Pursuant to the special distribution, holders of units as of March 7, 2022, the record date for the special distribution, or the record date, will be entitled to receive one (1) exchangeable share for every two (2) units held as of the record date, provided that the special distribution will be subject to any applicable withholding tax and no holder will be entitled to receive any fractional interests in the exchangeable shares. The distribution date for the special distribution is expected to be on or about March 15, 2022, or the distribution date. Holders of units who would otherwise be entitled to a fractional exchangeable share will receive a cash payment.
Holders of units will not be required to pay for the exchangeable shares to be received upon completion of the special distribution or tender or surrender units or take any other action in connection with the special distribution. Holders of units are not being asked for a proxy and are requested not to send a proxy. See “Questions and Answers Regarding the Special Distribution” for further details.
Our company may, at any time and in our sole discretion, upon sixty (60) days’ prior written notice to holders of exchangeable shares, redeem all of the outstanding exchangeable shares for one unit per exchangeable share held (subject to adjustment to reflect certain capital events as described in more detail in this prospectus) or its cash equivalent. See “Description of Our Share Capital”.
In addition, wholly-owned subsidiaries of Brookfield will provide management services to us pursuant to the partnership’s existing master services agreement, or the Master Services Agreement, which will be amended in connection with the completion of the special distribution. Upon completion of the special distribution, there will be no increase to the base management fee or incentive distribution currently paid by Holding LP to the Service Providers, other than as may result from an increase in the trading price of the units or exchangeable shares after reflecting the dilutive effect of the special distribution. Following completion of the special distribution, our company will be responsible for reimbursing Holding LP for its proportionate share of the base management fee but will not be required to reimburse Holding LP for any portion of any incentive distributions. See “Management and the Master Services Agreement — The Master Services Agreement” and “Relationship with Brookfield — Incentive Distributions”.

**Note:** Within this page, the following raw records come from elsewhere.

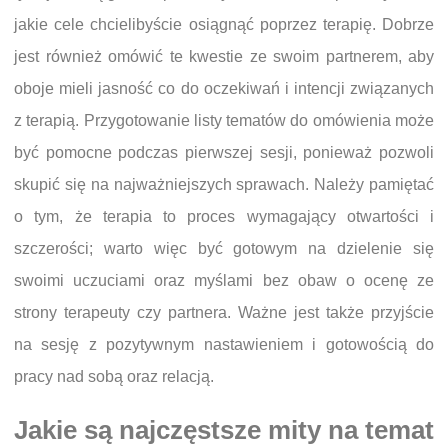
jakie cele chcielibyście osiągnąć poprzez terapię. Dobrze
jest również omówić te kwestie ze swoim partnerem, aby
oboje mieli jasność co do oczekiwań i intencji związanych
z terapią. Przygotowanie listy tematów do omówienia może
być pomocne podczas pierwszej sesji, ponieważ pozwoli
skupić się na najważniejszych sprawach. Należy pamiętać
o tym, że terapia to proces wymagający otwartości i
szczerości; warto więc być gotowym na dzielenie się
swoimi uczuciami oraz myślami bez obaw o ocenę ze
strony terapeuty czy partnera. Ważne jest także przyjście
na sesję z pozytywnym nastawieniem i gotowością do
pracy nad sobą oraz relacją.
Jakie są najczęstsze mity na temat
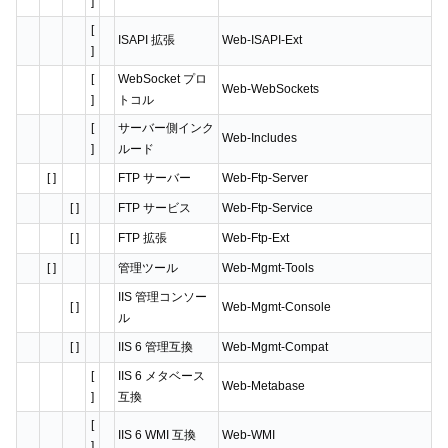
]
[
ISAPI 拡張
Web-ISAPI-Ext
]
[
WebSocket プロ
Web-WebSockets
]
トコル
[
サーバー側インク
Web-Includes
]
ルード
[ ]
FTP サーバー
Web-Ftp-Server
[ ]
FTP サービス
Web-Ftp-Service
[ ]
FTP 拡張
Web-Ftp-Ext
[ ]
管理ツール
Web-Mgmt-Tools
IIS 管理コンソー
[ ]
Web-Mgmt-Console
ル
[ ]
IIS 6 管理互換
Web-Mgmt-Compat
[
IIS 6 メタベース
Web-Metabase
]
互換
[
IIS 6 WMI 互換
Web-WMI
]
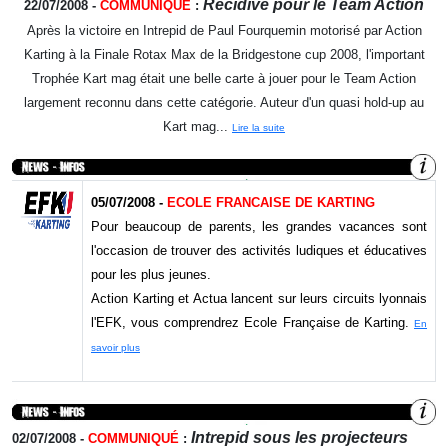
Récidive pour le Team Action
22/07/2008
-
COMMUNIQUÉ
:
Après la victoire en Intrepid de Paul Fourquemin motorisé par Action
Karting à la Finale Rotax Max de la Bridgestone cup 2008, l'important
Trophée Kart mag était une belle carte à jouer pour le Team Action
largement reconnu dans cette catégorie. Auteur d'un quasi hold-up au
Kart mag...
Lire la suite
05/07/2008 -
ECOLE FRANCAISE DE KARTING
Pour beaucoup de parents, les grandes vacances sont
l'occasion de trouver des activités ludiques et éducatives
pour les plus jeunes.
Action Karting et Actua lancent sur leurs circuits lyonnais
l'EFK, vous comprendrez Ecole Française de Karting.
En
savoir plus
Intrepid sous les projecteurs
02/07/2008 -
COMMUNIQUÉ
:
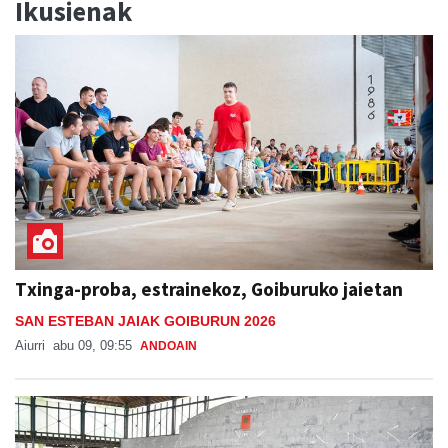
Ikusienak
Txinga-proba, estrainekoz, Goiburuko jaietan
SAN ESTEBAN JAIAK GOIBURUN 2026
Aiurri
abu 09, 09:55
ANDOAIN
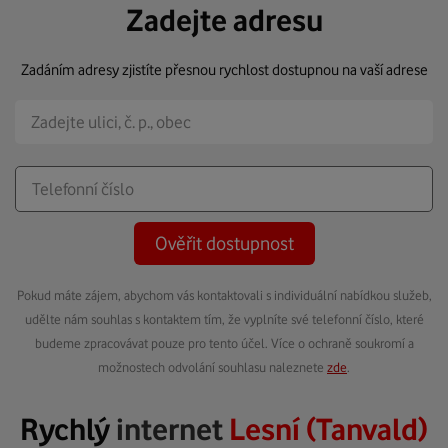
Zadejte adresu
Zadáním adresy zjistíte přesnou rychlost dostupnou na vaší adrese
Ověřit dostupnost
Pokud máte zájem, abychom vás kontaktovali s individuální nabídkou služeb,
udělte nám souhlas s kontaktem tím, že vyplníte své telefonní číslo, které
budeme zpracovávat pouze pro tento účel. Více o ochraně soukromí a
možnostech odvolání souhlasu naleznete
zde
.
Rychlý
internet
Lesní (Tanvald)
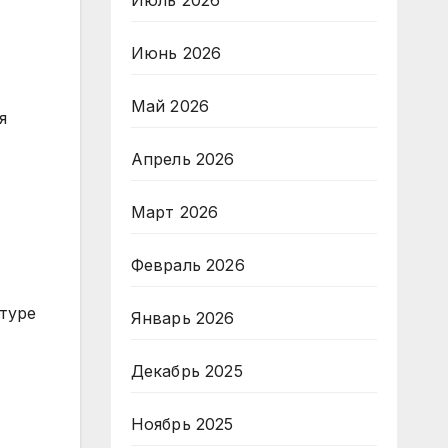
Июль 2026
Июнь 2026
Май 2026
я
Апрель 2026
Март 2026
Февраль 2026
туре
Январь 2026
Декабрь 2025
Ноябрь 2025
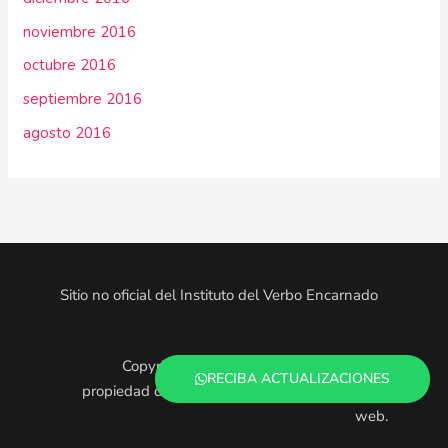
noviembre 2016
octubre 2016
septiembre 2016
agosto 2016
Sitio no oficial del Instituto del Verbo Encarnado
Copyright © 2025. Todo el contenido es
RECIBA ACTUALIZACIONES
propiedad de los administradores de este sitio
web.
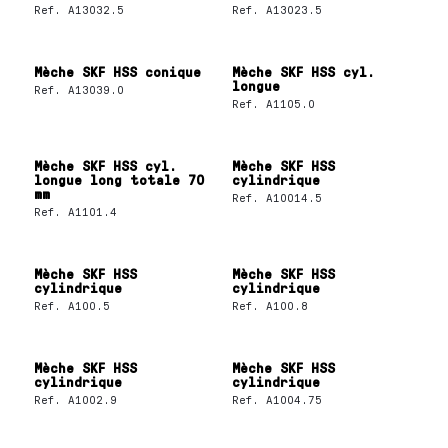
Ref.
A13032.5
Ref.
A13023.5
Mèche SKF HSS conique
Mèche SKF HSS cyl.
longue
Ref.
A13039.0
Ref.
A1105.0
Mèche SKF HSS cyl.
Mèche SKF HSS
longue long totale 70
cylindrique
mm
Ref.
A10014.5
Ref.
A1101.4
Mèche SKF HSS
Mèche SKF HSS
cylindrique
cylindrique
Ref.
A100.5
Ref.
A100.8
Mèche SKF HSS
Mèche SKF HSS
cylindrique
cylindrique
Ref.
A1002.9
Ref.
A1004.75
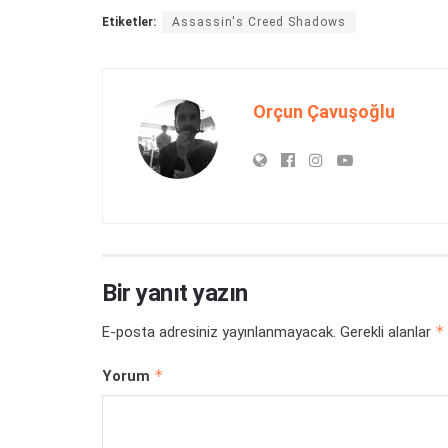
Etiketler:
Assassin's Creed Shadows
Orçun Çavuşoğlu
Bir yanıt yazın
*
E-posta adresiniz yayınlanmayacak.
Gerekli alanlar
*
Yorum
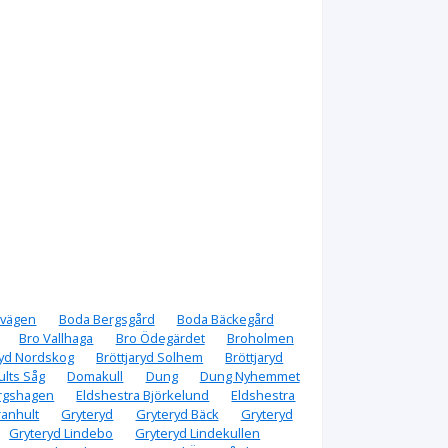
svägen
Boda Bergsgård
Boda Bäckegård
Bro Vallhaga
Bro Ödegärdet
Broholmen
ryd Nordskog
Bröttjaryd Solhem
Bröttjaryd
lts Såg
Domakull
Dung
Dung Nyhemmet
ergshagen
Eldshestra Björkelund
Eldshestra
anhult
Gryteryd
Gryteryd Bäck
Gryteryd
Gryteryd Lindebo
Gryteryd Lindekullen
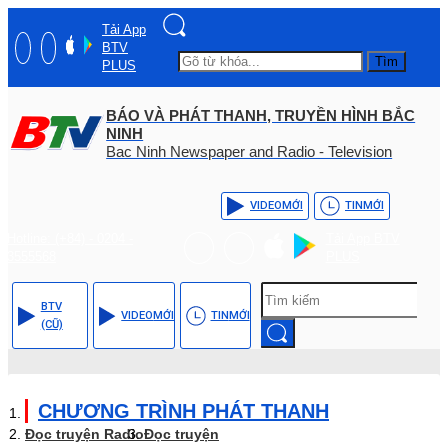
Tải App
BTV
Tìm
PLUS
BÁO VÀ PHÁT THANH, TRUYỀN HÌNH BẮC
NINH
Bac Ninh Newspaper and Radio - Television
VIDEO
MỚI
TIN
MỚI
Hotline: (+84) - 0204 -
Tải App BTV
3555568
PLUS
BTV
VIDEO
MỚI
TIN
MỚI
(CŨ)
CHƯƠNG TRÌNH PHÁT THANH
Đọc truyện Radio
Đọc truyện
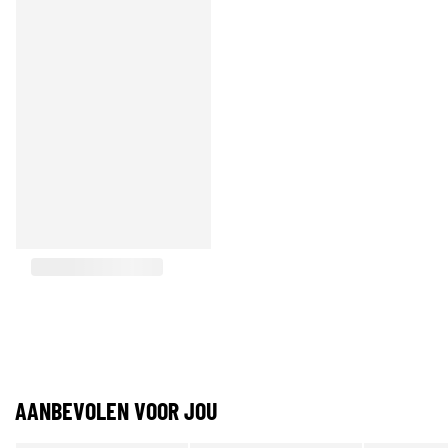
AANBEVOLEN VOOR JOU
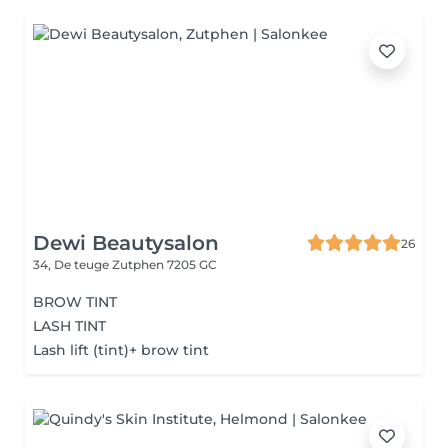
Dewi Beautysalon
26
34, De teuge
Zutphen 7205 GC
BROW TINT
LASH TINT
Lash lift (tint)+ brow tint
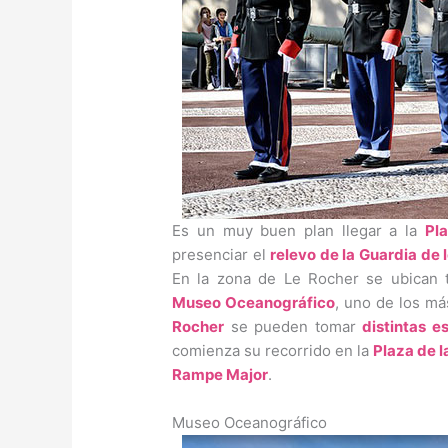
Es un muy buen plan llegar a la
Pla
presenciar el
relevo de la Guardia de 
En la zona de Le Rocher se ubican
Museo Oceanográfico
, uno de los m
Rocher
se pueden tomar
distintas e
comienza su recorrido en la
Plaza de 
Rampe Major
.
Museo Oceanográfico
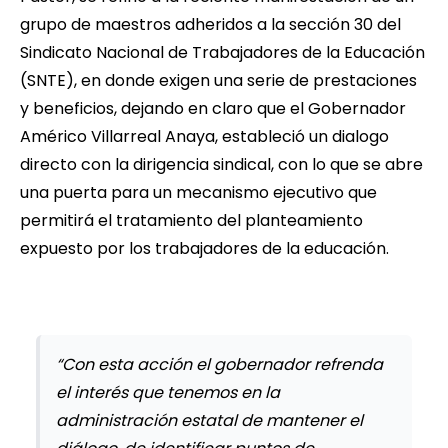
grupo de maestros adheridos a la sección 30 del
Sindicato Nacional de Trabajadores de la Educación
(SNTE), en donde exigen una serie de prestaciones
y beneficios, dejando en claro que el Gobernador
Américo Villarreal Anaya, estableció un dialogo
directo con la dirigencia sindical, con lo que se abre
una puerta para un mecanismo ejecutivo que
permitirá el tratamiento del planteamiento
expuesto por los trabajadores de la educación.
“Con esta acción el gobernador refrenda
el interés que tenemos en la
administración estatal de mantener el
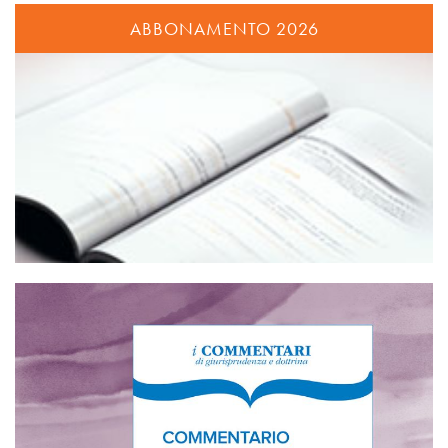
ABBONAMENTO 2026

There is currently no public market for our exchangeable shares. We have applied to list our exchangeable shares on the New York Stock Exchange, or the NYSE, and the Toronto Stock Exchange, or the TSX, under the symbol “BBUC”. We anticipate that trading in our exchangeable shares will begin on a “when-issued” basis as early as one (1) trading day prior to the record date and will continue up to and including the distribution date. “When-issued” trades generally settle within two (2) trading days after the distribution date. On the first trading day following the distribution date, any “when-issued” trading of our exchangeable shares will end and “regular-way” trading will begin. The NYSE has conditionally authorized our company to list on the NYSE and the TSX has conditionally approved the listing of our exchangeable shares. Listing on the NYSE is subject to our company fulfilling all of the requirements of the NYSE, and listing on the TSX is subject to our company fulfilling all of the requirements of the TSX, including distribution of our exchangeable shares to a minimum number of public shareholders.
In reviewing this prospectus, you should carefully consider the matters described in the section entitled “Risk Factors” beginning on page 32. NEITHER THE UNITED STATES SECURITIES AND EXCHANGE COMMISSION NOR ANY STATE SECURITIES COMMISSION HAS APPROVED OR DISAPPROVED OF THESE SECURITIES OR DETERMINED IF THIS INFORMATION IS TRUTHFUL OR COMPLETE. ANY REPRESENTATION TO THE CONTRARY IS A CRIMINAL OFFENSE.
This prospectus does not constitute an offer to sell or the solicitation of an offer to buy any securities.